Page excerpt:

>>>

I have several +2Gb XML files (from openstreetmap.org as .OSM) which I want to 'shred' to SQL server. For that 2Gb-1 byte is the max size I can handle.
The structure is like this:
Code:
<?xml version='1.0' encoding='UTF-8'?>
<osm version="" generator="">
<node id="" lat="" lon="" version="" changeset="" user="" uid="" timestamp=""/>
<node id="" lat="" lon="" version="" changeset="" user="" uid="" timestamp="">
<tag k="" v="" />
<tag k="" v="" />
</node>
<way id="" version="" changeset="" user="" uid="" timestamp="">
<nd ref=""/>
<nd ref=""/>
<tag k="" v="" />
<tag k="" v="" />
</way>
<relation id="" version="" changeset="" user="" uid="" timestamp="">
<member type="" ref="" role=""/>
<member type="" ref="" role=""/>
<tag k="" v="" />
<tag k="" v="" />
</relation>
</osm>
In short, millions of nodes , followed by millions of ways, followed by millions of relations, so splitting into one file per node/way/relation is not really an option.

<<<

Excerpted records:

>>>

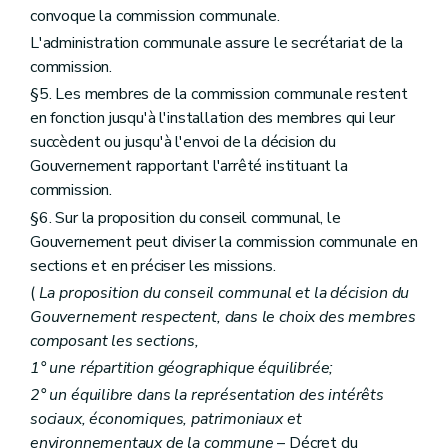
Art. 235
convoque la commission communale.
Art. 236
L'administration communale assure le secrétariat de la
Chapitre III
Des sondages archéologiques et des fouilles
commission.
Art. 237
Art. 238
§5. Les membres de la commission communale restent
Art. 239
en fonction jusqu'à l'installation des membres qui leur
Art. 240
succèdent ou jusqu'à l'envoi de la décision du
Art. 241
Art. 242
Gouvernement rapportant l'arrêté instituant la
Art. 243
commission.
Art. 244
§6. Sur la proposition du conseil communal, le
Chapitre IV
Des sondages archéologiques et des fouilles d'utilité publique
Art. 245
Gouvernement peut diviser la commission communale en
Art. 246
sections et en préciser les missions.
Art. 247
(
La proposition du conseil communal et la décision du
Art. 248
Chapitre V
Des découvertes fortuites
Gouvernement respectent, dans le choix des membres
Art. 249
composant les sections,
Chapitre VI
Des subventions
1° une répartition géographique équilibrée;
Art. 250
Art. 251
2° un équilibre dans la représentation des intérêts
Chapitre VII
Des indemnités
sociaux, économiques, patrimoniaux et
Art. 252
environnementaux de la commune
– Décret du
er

<<<
>>>

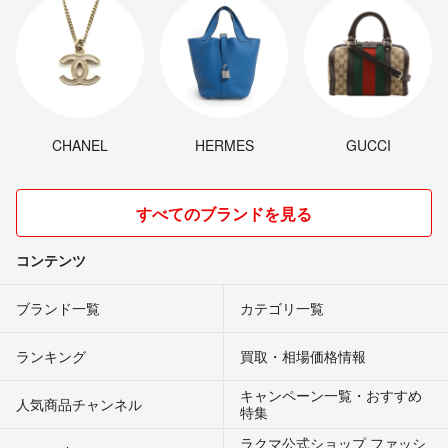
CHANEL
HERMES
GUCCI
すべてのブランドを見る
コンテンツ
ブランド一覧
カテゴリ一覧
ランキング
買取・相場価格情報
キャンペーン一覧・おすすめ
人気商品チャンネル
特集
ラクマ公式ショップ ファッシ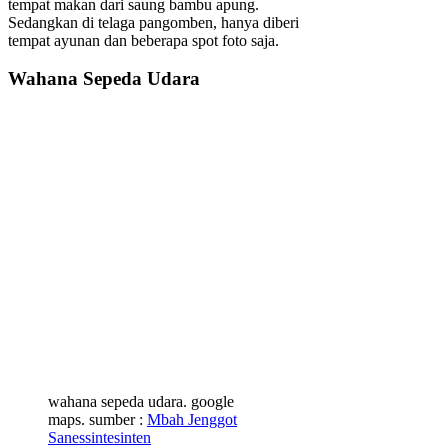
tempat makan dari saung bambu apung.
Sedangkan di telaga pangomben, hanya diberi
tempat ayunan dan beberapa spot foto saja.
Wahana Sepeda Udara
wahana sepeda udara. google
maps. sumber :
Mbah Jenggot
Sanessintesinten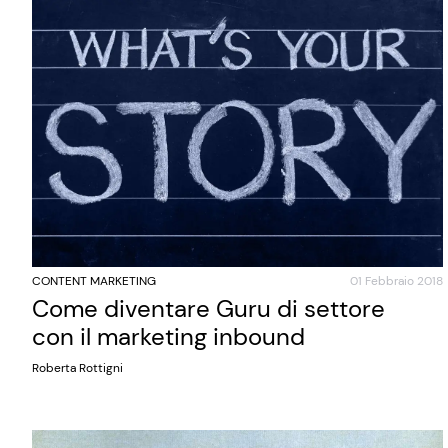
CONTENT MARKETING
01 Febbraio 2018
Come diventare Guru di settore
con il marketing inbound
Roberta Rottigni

<<<

What to do:
(a) In the forum post, switch "SQL server" to "PostgreSQL" and write out the passage that begins at the words "I have several" and stops after "I can handle.".
(b) Please answer these questions about the forum post:
(i) What is the largest file size the poster says they can handle?
(ii) Which encoding does the XML declaration in the structure give?
(iii) According to the poster, what follows the millions of nodes?
(c) Say whether each statement agrees with the forum post, and support each answer with the deciding words from the post:
(i) The files come from openstreetmap.org.
(ii) The poster considers splitting into one file per node/way/relation a good option.
(iii) In the structure, a way element holds nd elements with a ref attribute.

Results of the tasks:
(a)
I have several +2Gb XML files (from openstreetmap.org as .OSM) which I want to 'shred' to PostgreSQL. For that 2Gb-1 byte is the max size I can handle.

(b)
(i) 2Gb-1 byte
(ii) UTF-8
(iii) Millions of ways

(c)
(i) Yes: "from openstreetmap.org as .OSM"
(ii) No: "splitting into one file per node/way/relation is not really an option"
(iii) Yes: "<nd ref=""/>"